Em História,
Memória e Violência de Estado (2018), Berber Bevernage discute sobre as
relações existentes entre história,
justiça e ética. A partir de duas concepções díspares, representadas
pelo autor através dos pensamentos de Friedrich Nietzsche e Walter Benjamin,
Bevernage propõe, tendo como referência o filósofo Vladimir Jankélévitch, uma
abordagem que considere a inalteridade do passado (ou realidade histórica) para
além de uma visão dicotômica entre absolutas presença e ausência. Enquanto em
Benjamin encontramos a defesa de uma “solidariedade anamnésica” entre os vivos
e os mortos, no sentido de uma reparação de injustiças cometidas no passado, em
Nietzsche – tendo em vista a percepção da modernidade ocidental – temos um olhar centrado no presente; ou seja,
“a humanidade deveria abandonar a esperança por justiça histórica e
necessitaria aprender a esquecer” (BEVERNAGE, 2018, p. 28).
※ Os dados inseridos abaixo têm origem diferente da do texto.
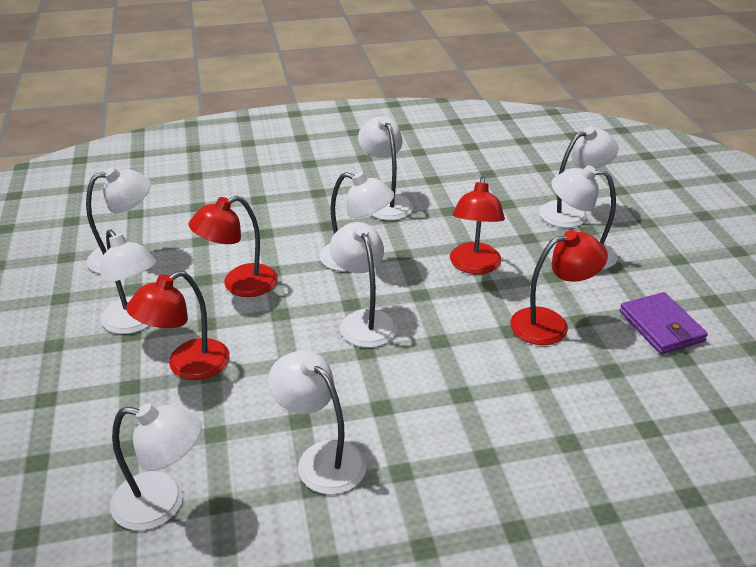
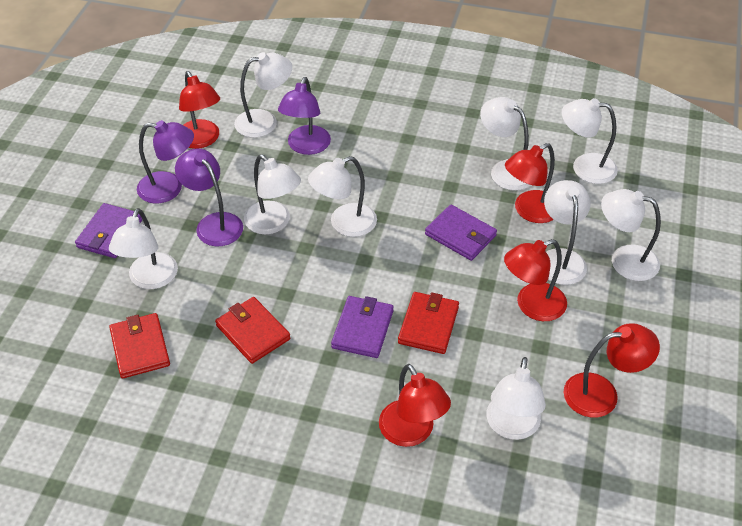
purple lamp: 0 -> 3
purple wallet: 1 -> 3
red lamp: 4 -> 5
red wallet: 0 -> 3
Em entrevista concedida ao programa Roda
Vida, da TV Cultura, o então candidato à presidência da República, Jair
Bolsonaro, questionado sobre a política de cotas nas universidades, respondeu afirmando ser essa uma iniciativa
injusta que favorecia uns em detrimento de outros. Seu argumento, baseado em
verdades a-históricas, possui afirmações que buscam deslegitimar lutas e
conquistas sociais não apenas no país, mas no globo. Atenhamo-nos aqui,
entretanto, ao que o candidato e hoje presidente eleito declarou: que não há
dívida histórica pela escravidão no Brasil. Nos últimos tempos no Brasil têm
sido comum a identificação de afirmações que colocam em xeque questões já
discutidas pelas ciências humanas e sociais e as conclusões de Bolsonaro na
entrevista concedida durante a campanha eleitoral repercutam-se entre
apoiadores e pessoas sem muita instrução. Recentemente, o novo presidente
indicado ao cargo de liderança da Fundação Palmares, Sérgio Nascimento de
Camargo, fez declarações polêmicas sobre as lutas sociais e de memória do
movimento negro. Desse modo, alinhado ideologicamente ao arsenal que compõe o
governo, temos um indivíduo negro que afirma que não existe racismo num país
com um passado escravista como o Brasil.
Berber Bevernage discorre em sua
referida obra sobre a justiça de transição, que seria marcada por uma
necessidade de reparação e respostas legais após regimes repressivos na
história. Mas mesmo diante das transformações políticas e culturais no ocidente,
a partir da década de 1980, fenômenos como a nova onda de conservadorismo e também
o negacionismo ressurgem, trazendo novas ou velhas abordagens e concepções como
as ressaltadas por Bevernage; cito a reconciliação pelo esquecimento, e a
memória sombria, porém distante. É comum ouvirmos atualmente que o vitimismo e
o racismo tomou conta do discurso de esquerda e do movimento negro; ou mesmo
coisas mais absurdas como a recente fala de Sérgio Nascimento de Camargo, ao
afirmar que a escravidão teria sido benéfica aos africanos que recebiam aqui no
Brasil, durante o período da escravidão, uma vida melhor do que na África; ou
ainda, Bolsonaro que defendeu piamente no
programa Roda Viva que os portugueses não pisaram na África. Por fim, uma das
questões abordadas por Bevernage que aqui retomo para concluir, diz respeito ao
direito coletivo pela verdade, cuja saída mais confiável é uma ciência
histórica que preze pelo rigor e pela crítica constantes, tendo em vista a trajetória
do campo do saber, suas limitações e desafios. Seja como for, o esquecimento e
o negacionismo sistemáticos nunca foi e nunca será o melhor caminho.